CONCLUSION: Current findings suggest that GA reduces neural damage and brain amyloid neuropathology and improves cognitive function via free radicals scavenging and inhibiting oligomerization of Aβ but with no effect on healthy rats.

1. Introduction

Alzheimer disease (AD) is the most common neurodegenerative disorder affecting the elderly with a progressive cognitive decline and memory loss (dementia). Multiple pathogenetic factors, including aggregated beta-amyloid (Aβ), neurofibrillary tangles (NFTs), cholinergic dysfunction, and oxidative stress are involved in AD (Babri et al., 2014). The reasons for Aβ deposition are not clear, but an impaired clearance of Aβ at the blood-brain barrier may be implicated and oxidative stress possibly plays a major role in this process (Ehrlich, Hochstrasser, & Humpel, 2013). To date, no effective treatments to prevent or slow dementia are available (Scuderi et al., 2014).

Aging, the major risk factor for AD, leads to the loss of free radical scavenging ability by endogenous mechanisms (Nobakht et al., 2011). As one of the most important hallmarks of AD, Aβ plays important roles in inducing reactive oxygen species (ROS) generation, mitochondrial dysfunction, and apoptotic cell death in neurons (Sun et al., 2014b). Although the etiology of AD is largely unknown, it has been hypothesized that multiple factors, including genetic factors, oxidative stress, intracellular and or extracellular accumulation of Aβ, excitotoxicity, inflammation, mitochondrial dysfunction, alteration of cytoskeleton, synapse components, and neuronal loss may play essential roles in the onset of the disease (Ferreiro et al., 2012).

Oxidative stress (OS) and inflammation are thought to be the major factors in brain aging and age-related neurodegenerative diseases (Engelhart et al., 2002; Shukitt-Hale, Carey, Simon, Mark, & Joseph, 2006). Humans and animals show increased motor and cognitive declines with aging, that are thought to be due to increased susceptibility to the long-term effects of OS and inflammation (Joseph, Shukitt-Hale, & Casadesus, 2005; Zhang et al., 2013). Foods containing high levels of antioxidants may also slow the progression of AD, possibly by avoiding or neutralizing the damaging effects of free radicals (Kostrzewa & Segura-Aguilar, 2003; Hartman et al., 2006).
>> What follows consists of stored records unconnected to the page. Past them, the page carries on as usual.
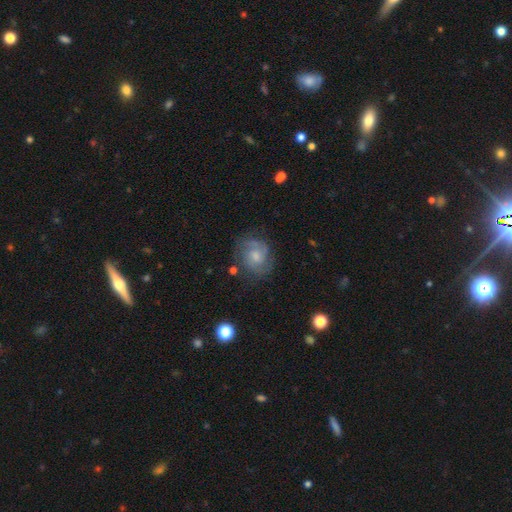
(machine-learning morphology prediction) A featured or disk galaxy (63%) with no bar (65%), 2 (54%) tight (47%) spiral arms (87%) and a small central bulge (45%). Merging: none (68%).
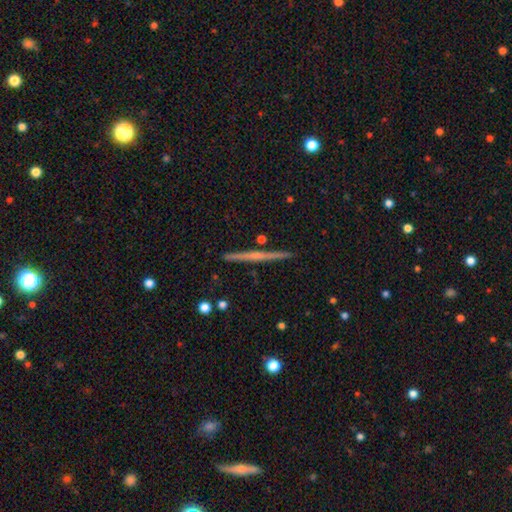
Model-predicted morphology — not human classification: This appears to be a featured or disk galaxy (68%) viewed edge-on (98%) with no central bulge (66%). Merging: none (93%).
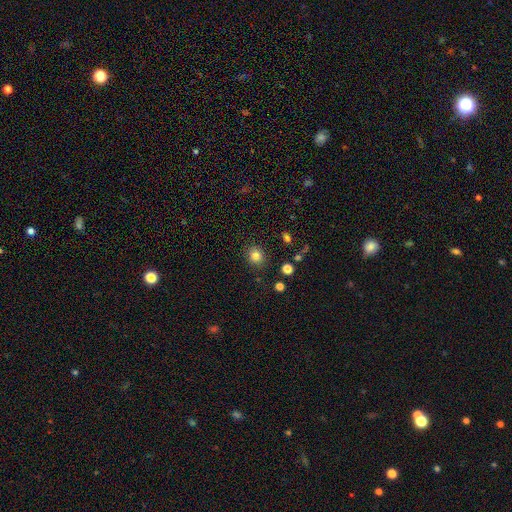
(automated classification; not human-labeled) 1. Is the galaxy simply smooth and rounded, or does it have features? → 81% smooth, 12% star or artifact, 6% featured or disk.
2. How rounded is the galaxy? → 76% round, 23% in between, 1% cigar-shaped.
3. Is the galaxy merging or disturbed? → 88% none, 8% minor disturbance, 3% major disturbance, 2% merger.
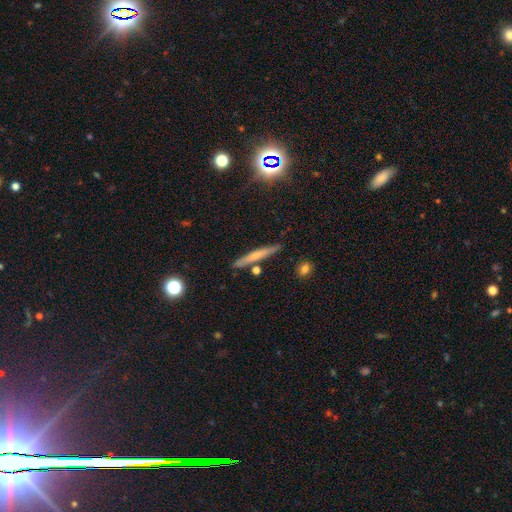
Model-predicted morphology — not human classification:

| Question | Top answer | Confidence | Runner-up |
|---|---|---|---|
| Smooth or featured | smooth | 51% | featured or disk (40%) |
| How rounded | cigar-shaped | 94% | in between (4%) |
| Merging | none | 84% | minor disturbance (9%) |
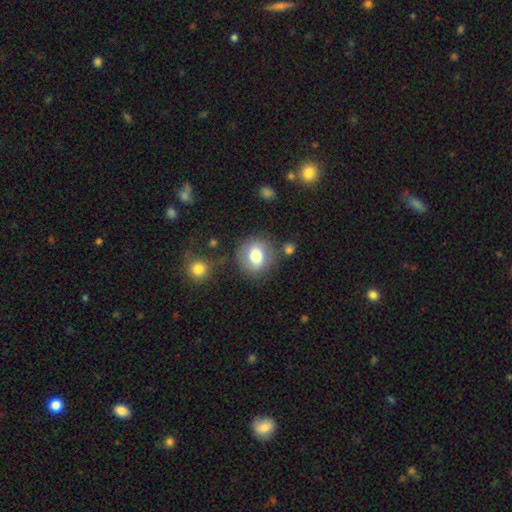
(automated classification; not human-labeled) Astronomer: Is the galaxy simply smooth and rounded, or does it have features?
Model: smooth — 72%.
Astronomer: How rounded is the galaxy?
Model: round — 74%.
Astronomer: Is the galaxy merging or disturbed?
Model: none — 73%.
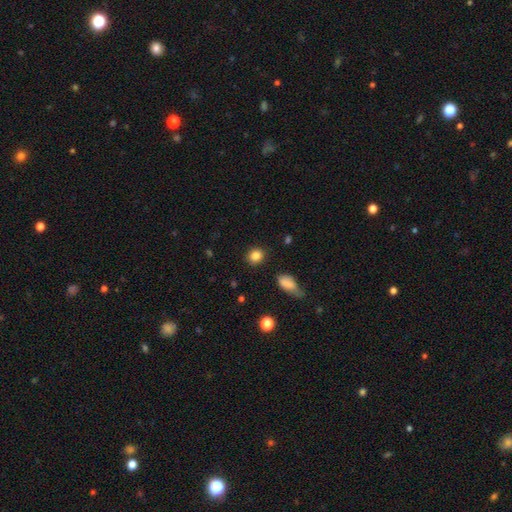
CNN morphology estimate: smooth_or_featured: smooth (p=0.86) [alt: star or artifact p=0.10]
how_rounded: round (p=0.76) [alt: in between p=0.22]
merging: none (p=0.86) [alt: minor disturbance p=0.09]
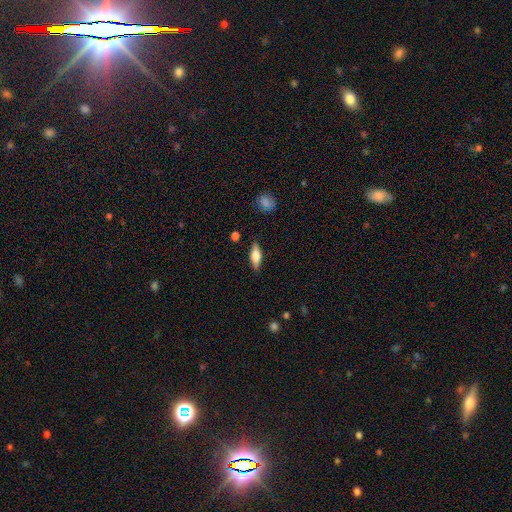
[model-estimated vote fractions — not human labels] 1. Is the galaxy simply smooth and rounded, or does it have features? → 61% smooth, 32% featured or disk, 7% star or artifact.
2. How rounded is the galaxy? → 64% in between, 33% cigar-shaped, 3% round.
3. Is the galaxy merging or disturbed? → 84% none, 12% minor disturbance, 3% major disturbance, 2% merger.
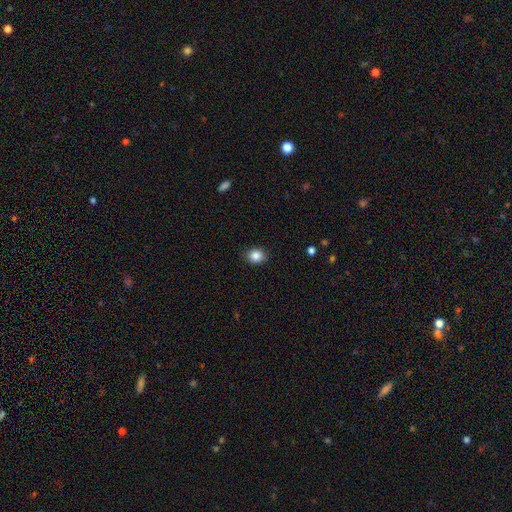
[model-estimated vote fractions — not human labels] Smooth or featured? Predicted: smooth (p=0.85). How rounded? Predicted: round (p=0.58). Merging? Predicted: none (p=0.87).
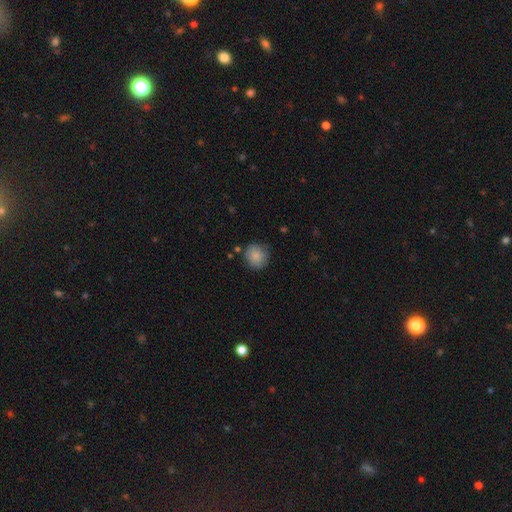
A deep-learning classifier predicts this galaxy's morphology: This appears to be a smooth galaxy with no disk features (85%) that is round (88%). Merging: none (79%).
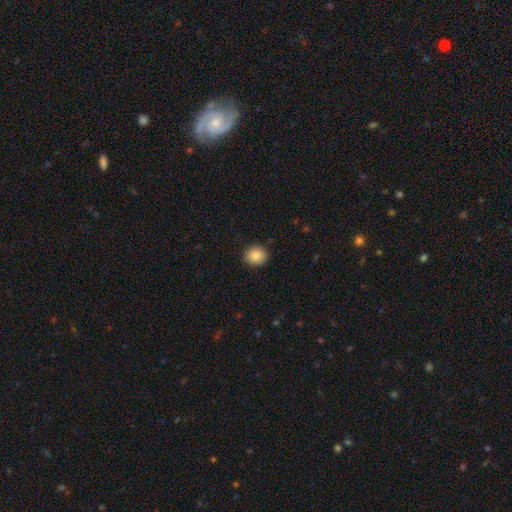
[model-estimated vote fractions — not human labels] Smooth or featured: smooth — 85% (star or artifact — 9%)
How rounded: round — 80% (in between — 19%)
Merging: none — 90% (minor disturbance — 7%)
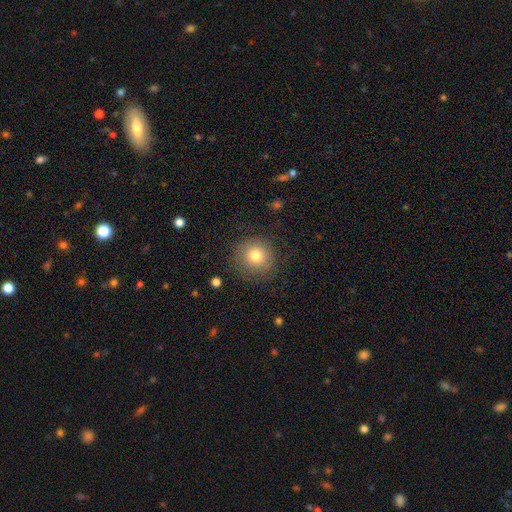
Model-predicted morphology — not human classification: Smooth or featured? smooth (78%)
How rounded? round (93%)
Merging? none (81%)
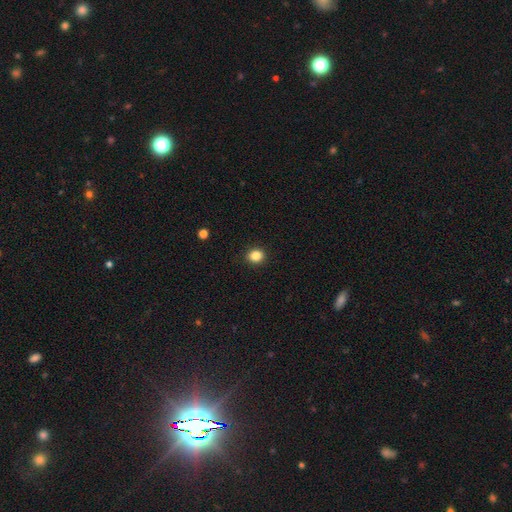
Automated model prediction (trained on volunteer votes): smooth-or-featured: smooth: 86% | star or artifact: 11% | featured or disk: 4%
  how-rounded: round: 75% | in between: 24% | cigar-shaped: 1%
  merging: none: 91% | minor disturbance: 6% | major disturbance: 2% | merger: 1%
Synaptic pathology is considered a major and early contributor to the cognitive deficits and reduced cerebral activity of AD (Kim, Anwyl, Suh, Djamgoz, & Rowan, 2001). In addition to their neurotoxic role in AD, Aβ peptides are also known to play physiological roles. Low concentrations of Aβ1–40 play a role in regulating cerebellar granule neurons (CGNs) maturation through the p75 neurotrophin receptor (p75 (NTR)) (Zhan, Yao, Liu, Ma, & Mei, 2014).

On the other hand, the role of β-APP-related amyloidogenic peptides in mediating synaptic disruption has been examined by studying their direct effects on synaptic mechanisms, especially long-term potentiation (LTP). LTP is a neurophysiological model of activity dependent changes in synaptic strength that is believed to underlie information storage (Kim et al., 2001) and memory as one of the basic cognitive functions (Sladjana, 2011). Extensive research about the potential therapeutic effects of antioxidants in the treatment of AD has produced promising results. Antioxidants such as gallic acid (GA) and other polyphenols have been found to improve cognitive functions in aged rats and prevent learning and memory deficits following intracerebroventricular (ICV) infusion of Aβ (McDaid et al., 2005).

GA, an endogenous product found in plants as a phenolic compound, is a natural product used in chemical industries such as dye making and tanning of leather (Qi, Jing, Wang, & Zhan, 2009). Also it has a broad assortment on biological activities such as antioxidant and anti-inflammatory processes (Kratz et al., 2008b). GA as a form of gallate, is generally used as antioxidants by food supplements and pharmaceutical companies (Kratz et al., 2008a).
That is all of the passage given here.